Effective communication must involve an awareness of the factors that generate alienation and cause distrust of science, which in practice means giving people the information they need to retain a sense of control of what is important to them.

Such a commitment lies behind SciDev.Net's dossier on agricultural biotechnology (or 'agri-biotech'), as with the rest of our activities. When the dossier was launched, it was called 'GM crops', and focused exclusively on the scientific and political issues that need to be addressed by those faced with decisions about how to handle this new technology.

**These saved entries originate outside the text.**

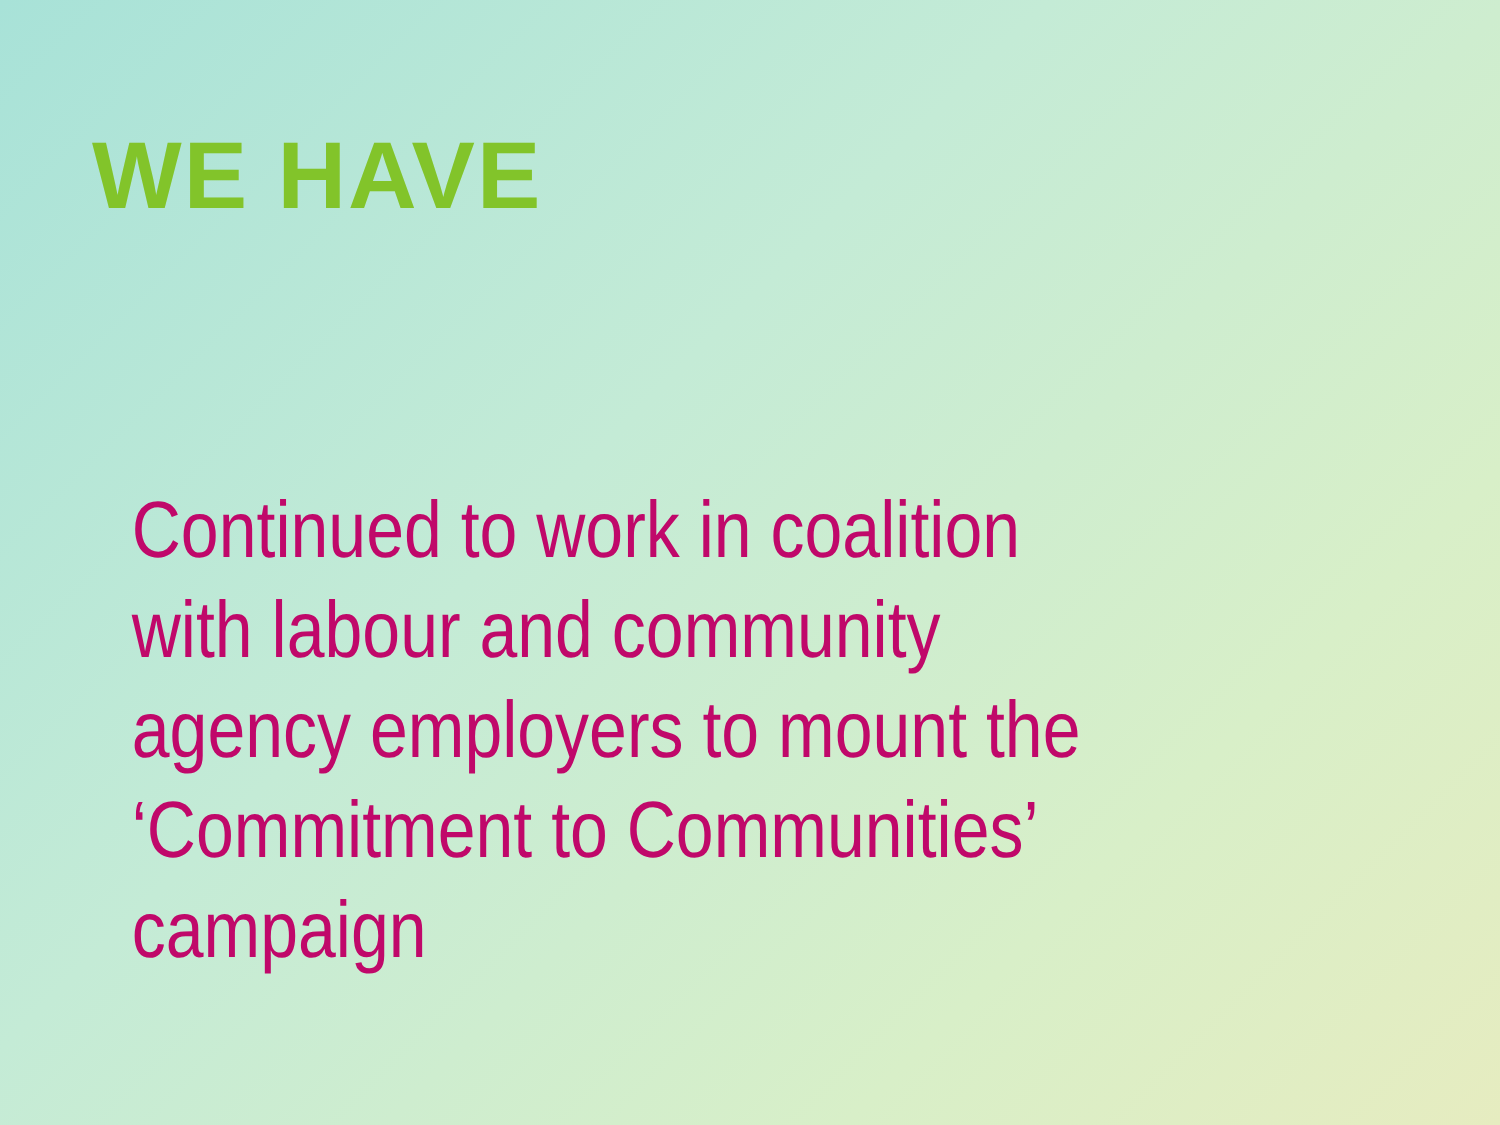WE HAVE
Continued to work in coalition with labour and community agency employers to mount the ‘Commitment to Communities’ campaign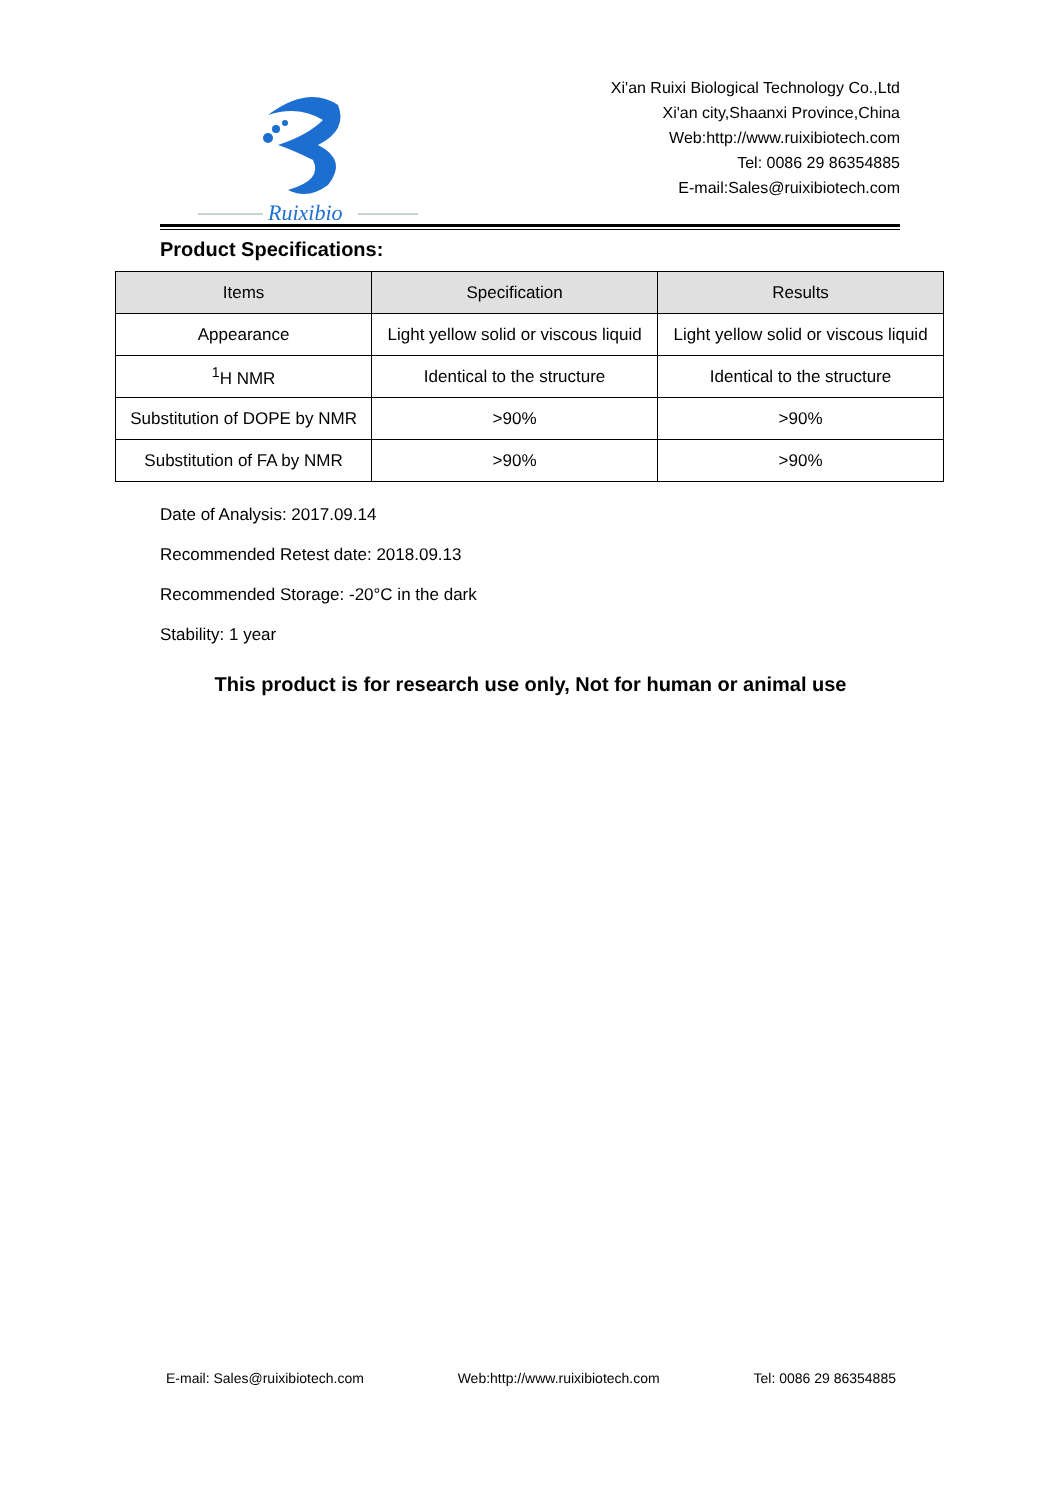Ruixibio
Xi'an Ruixi Biological Technology Co.,Ltd
Xi'an city,Shaanxi Province,China
Web:http://www.ruixibiotech.com
Tel: 0086 29 86354885
E-mail:Sales@ruixibiotech.com
Product Specifications:
| Items | Specification | Results |
| --- | --- | --- |
| Appearance | Light yellow solid or viscous liquid | Light yellow solid or viscous liquid |
| <sup>1</sup>H NMR | Identical to the structure | Identical to the structure |
| Substitution of DOPE by NMR | >90% | >90% |
| Substitution of FA by NMR | >90% | >90% |
Date of Analysis: 2017.09.14
Recommended Retest date: 2018.09.13
Recommended Storage: -20°C in the dark
Stability: 1 year
This product is for research use only, Not for human or animal use
E-mail: Sales@ruixibiotech.com Web:http://www.ruixibiotech.com Tel: 0086 29 86354885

The decision to rename this dossier 'agri-biotech' reflects a recognition that GM technology is not the only way that modern science can boost food production. This is highlighted by a new policy brief outlining other high-tech approaches to crop and livestock farming that do not necessarily require GM techniques (see The role of non-GM biotechnology in developing world agriculture).

Meanwhile, two new opinion articles capture the ongoing debate about whether GM techniques are compatible with sustainable agriculture (see GM crops and pest control).

Behind this expansion of the dossier lies the conviction that a commitment to science-based agriculture is essential if the world in general — and developing countries in particular — are to meet the growing demand for food.

Equally important is a commitment to ensuring that new technologies are applied within a political framework that encourages social inclusion (for example, with adequate provision for benefit sharing, or for moulding intellectual property laws to local circumstances). This will minimise feelings of alienation and distrust.

Paying attention to one and not the other significantly reduces the overall chances of success. Addressing the two simultaneously is a more challenging task. But it is essential if the promises of agricultural biotechnology are to be fulfilled. Shooting the messenger — the science on which these technologies are based — is not the answer.